Découdre le désastre
suivi de
L’ile anaphore
Poésie par Robert Berrouet-Oriol
Editions Triptyque, Montréal, 2013
Robert Berrouet-Oriol a la poésie dans le sang. Il vit par et pour elle.
Le monde de la poésie lui rend bien cette passion pour un art qui de tout
temps a toujours été d’une exigence maximale. Il suffit pour s’en convaincre
de rappeler les multiples récompenses qui lui ont été attribuées par les
hautes institutions non seulement de son pays d’adoption, le Canada, mais
aussi par la France. En effet, en 2010, il a obtenu le très convoité Prix
de poésie du Livre insulaire à Ouessant, en France.
Dans Découdre le désastre, suivi de L’ile anaphore, sa plus récente
fiction poétique, Berrouet-Oriol nous captive d’abord par le côté majestueux et
le côté somptueux de sa langue. Par définition, le fictionnel est ce qui n’
existe pas, ce qui a été inventé. C’est pourquoi il se déroule le plus
souvent dans des textes narratifs forgés de toutes pièces par des auteurs qui
nous mènent au fil de leur intention. Mais, comment la poésie lyrique
peut-elle constituer de la fiction ? Quel type de rapport avons-nous avec la
fiction ? En fait, tout se passe au niveau de l’œuvre elle-même, de la langue
ou du langage du texte. C’est elle qui nous rattache avec la fiction. Peu
importe la nature du genre littéraire en question, roman, poésie, théâtre,
nouvelle… On comprend dans ce cas la vraie nature de notre commerce avec la
fiction.
La poésie de Berrouet-Oriol nous introduit dans l’univers de la
littérature fictionnelle d’abord par le biais du langage.
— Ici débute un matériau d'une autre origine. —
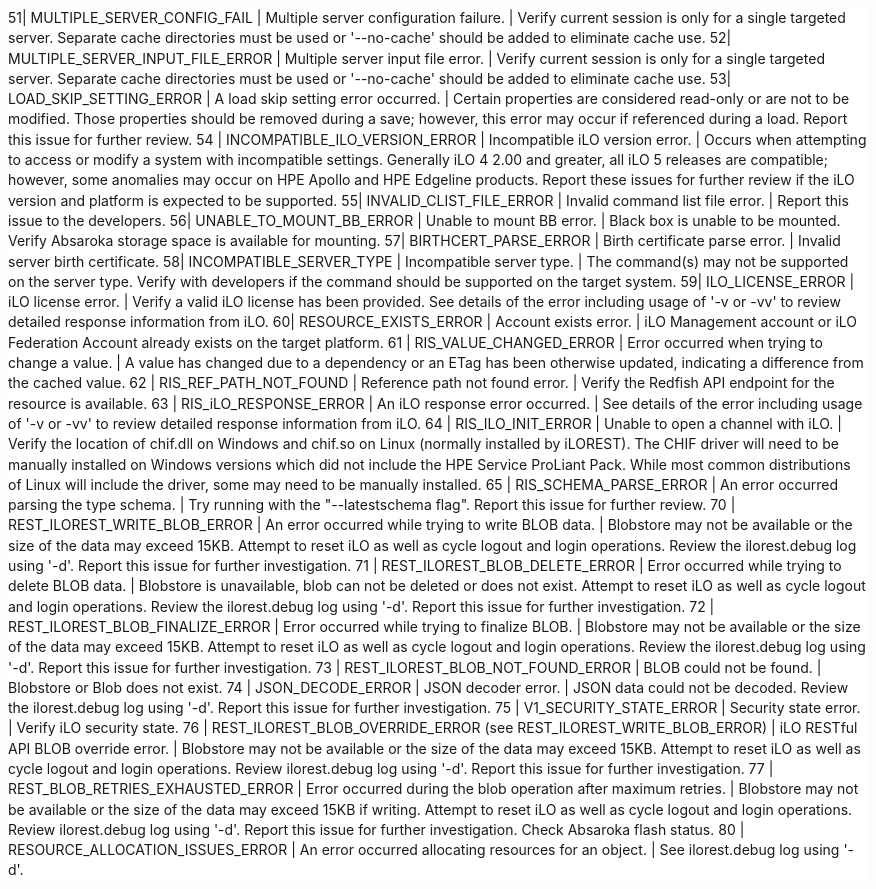 51| MULTIPLE_SERVER_CONFIG_FAIL | Multiple server configuration failure. | Verify current session is only for a single targeted server. Separate cache directories must be used or '--no-cache' should be added to eliminate cache use.
52| MULTIPLE_SERVER_INPUT_FILE_ERROR | Multiple server input file error. | Verify current session is only for a single targeted server. Separate cache directories must be used or '--no-cache' should be added to eliminate cache use.
53| LOAD_SKIP_SETTING_ERROR | A load skip setting error occurred. | Certain properties are considered read-only or are not to be modified. Those properties should be removed during a save; however, this error may occur if referenced during a load. Report this issue for further review.
54	| INCOMPATIBLE_ILO_VERSION_ERROR | Incompatible iLO version error. | Occurs when attempting to access or modify a system with incompatible settings. Generally iLO 4 2.00 and greater, all iLO 5 releases are compatible; however, some anomalies may occur on HPE Apollo and HPE Edgeline products. Report these issues for further review if the iLO version and platform is expected to be supported.
55| INVALID_CLIST_FILE_ERROR | Invalid command list file error. | Report this issue to the developers.
56| UNABLE_TO_MOUNT_BB_ERROR | Unable to mount BB error. | Black box is unable to be mounted. Verify Absaroka storage space is available for mounting.
57| BIRTHCERT_PARSE_ERROR | Birth certificate parse error. | Invalid server birth certificate.
58| INCOMPATIBLE_SERVER_TYPE | Incompatible server type. | The command(s) may not be supported on the server type. Verify with developers if the command should be supported on the target system.
59| ILO_LICENSE_ERROR | iLO license error. | Verify a valid iLO license has been provided. See details of the error including usage of '-v or -vv' to review detailed response information from iLO.
60| RESOURCE_EXISTS_ERROR | Account exists error. | iLO Management account or iLO Federation Account already exists on the target platform.
61	| RIS_VALUE_CHANGED_ERROR | Error occurred when trying to change a value. | A value has changed due to a dependency or an ETag has been otherwise updated, indicating a difference from the cached value.
62	| RIS_REF_PATH_NOT_FOUND | Reference path not found error. | Verify the Redfish API endpoint for the resource is available.
63	| RIS_iLO_RESPONSE_ERROR | An iLO response error occurred. | See details of the error including usage of '-v or -vv' to review detailed response information from iLO.
64	| RIS_ILO_INIT_ERROR | Unable to open a channel with iLO. | Verify the location of chif.dll on Windows and chif.so on Linux (normally installed by iLOREST). The CHIF driver will need to be manually installed on Windows versions which did not include the HPE Service ProLiant Pack. While most common distributions of Linux will include the driver, some may need to be manually installed.
65	| RIS_SCHEMA_PARSE_ERROR | An error occurred parsing the type schema. | Try running with the "--latestschema flag". Report this issue for further review.
70	| REST_ILOREST_WRITE_BLOB_ERROR | An error occurred while trying to write BLOB data. | Blobstore may not be available or the size of the data may exceed 15KB. Attempt to reset iLO as well as cycle logout and login operations. Review the ilorest.debug log using '-d'. Report this issue for further investigation.
71	| REST_ILOREST_BLOB_DELETE_ERROR | Error occurred while trying to delete BLOB data. | Blobstore is unavailable, blob can not be deleted or does not exist. Attempt to reset iLO as well as cycle logout and login operations. Review the ilorest.debug log using '-d'. Report this issue for further investigation.
72	| REST_ILOREST_BLOB_FINALIZE_ERROR | Error occurred while trying to finalize BLOB. | Blobstore may not be available or the size of the data may exceed 15KB. Attempt to reset iLO as well as cycle logout and login operations. Review the ilorest.debug log using '-d'. Report this issue for further investigation.
73	| REST_ILOREST_BLOB_NOT_FOUND_ERROR | BLOB could not be found. | Blobstore or Blob does not exist.
74	| JSON_DECODE_ERROR | JSON decoder error. | JSON data could not be decoded. Review the ilorest.debug log using '-d'. Report this issue for further investigation.
75	| V1_SECURITY_STATE_ERROR | Security state error. | Verify iLO security state.
76	| REST_ILOREST_BLOB_OVERRIDE_ERROR (see REST_ILOREST_WRITE_BLOB_ERROR) | iLO RESTful API BLOB override error. | Blobstore may not be available or the size of the data may exceed 15KB. Attempt to reset iLO as well as cycle logout and login operations. Review ilorest.debug log using '-d'. Report this issue for further investigation.
77	| REST_BLOB_RETRIES_EXHAUSTED_ERROR | Error occurred during the blob operation after maximum retries. | Blobstore may not be available or the size of the data may exceed 15KB if writing. Attempt to reset iLO as well as cycle logout and login operations. Review ilorest.debug log using '-d'. Report this issue for further investigation. Check Absaroka flash status.
80	| RESOURCE_ALLOCATION_ISSUES_ERROR | An error occurred allocating resources for an object. | See ilorest.debug log using '-d'.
La poésie est langage, le
langage est poésie. D’où l’importance de la maitrise des pratiques
linguistiques de la littérarité :
Oyez oyez ma langue en rut
à sourdre mortifères failles
cadavéreuses de pile en pile
draine carnaval de mots
contre la matrice bavarde des alphabets
à l’encan halluciné
aux tarlatanes de la scène-séisme
Et que dire de cette strophe dont la splendeur semble se perdre dans un
lointain inconnu pour réapparaitre toujours plus proche et plus vive :
flambée de glaise
mes jets de migrance
artillent muettes raies
majestueuse
lactescente oblation
pour ma leste ardeur à cantiquer feulement
ô salines suintées de haute prosodie
L’absence totale de ponctuation qui est devenue l’une des règles de la
poésie contemporaine se donne libre cours dans la poésie de Berrouet-Oriol et
semble ne gêner nullement l’expression linguistique tout au long du
recueil.
Si Découdre le désastre est entièrement rédigé en vers libre, L’ile
anaphore qui le suit est formé de longs poèmes en prose qui semblent nous plonger
au cœur de la poésie fictionnelle. En voici un passage :
un jour qui ne ressemble à aucun autre jour un dire-à-deux a proféré ses
grêles leurres sans crier gare et la neige amie mal-aimée a recouvert de
tendresse ce dé qui roule vers son destin il n’eut pas lieu rien rien hors l’
extinction de ta voix un détour de page logicielle mène mêmement à l’écho
de toi
Au terme de cette lecture, certains pourraient taxer la poésie de
Berrouet-Oriol d’impénétrable ou d’incompréhensible ou peut-être même d’obscurité.
Pour le premier reproche, il y a certainement matière à discuter. Un texte
peut être impénétrable sans pour autant être incompréhensible car c’est le
propre de la poésie contemporaine de ne pas se laisser « ouvrir »
facilement et de réclamer des « clés ». Quant au reproche d’obscurité, je doute qu’
il puisse tenir le coup. En effet, la poésie est par-dessus tout lumière.